Extracted page text data
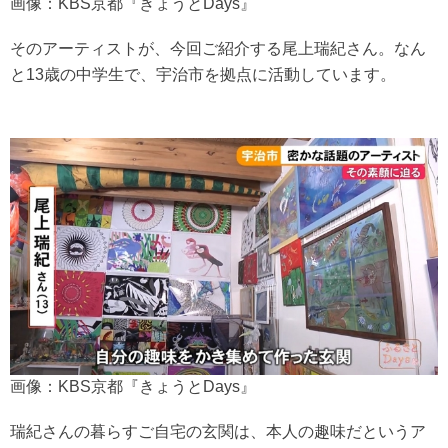
画像：KBS京都『きょうとDays』
そのアーティストが、今回ご紹介する尾上瑞紀さん。なん
と13歳の中学生で、宇治市を拠点に活動しています。
画像：KBS京都『きょうとDays』
瑞紀さんの暮らすご自宅の玄関は、本人の趣味だというア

Work task: Please retype the records above exactly, leaving every image out.

Reply:
画像：KBS京都『きょうとDays』
そのアーティストが、今回ご紹介する尾上瑞紀さん。なん
と13歳の中学生で、宇治市を拠点に活動しています。
画像：KBS京都『きょうとDays』
瑞紀さんの暮らすご自宅の玄関は、本人の趣味だというア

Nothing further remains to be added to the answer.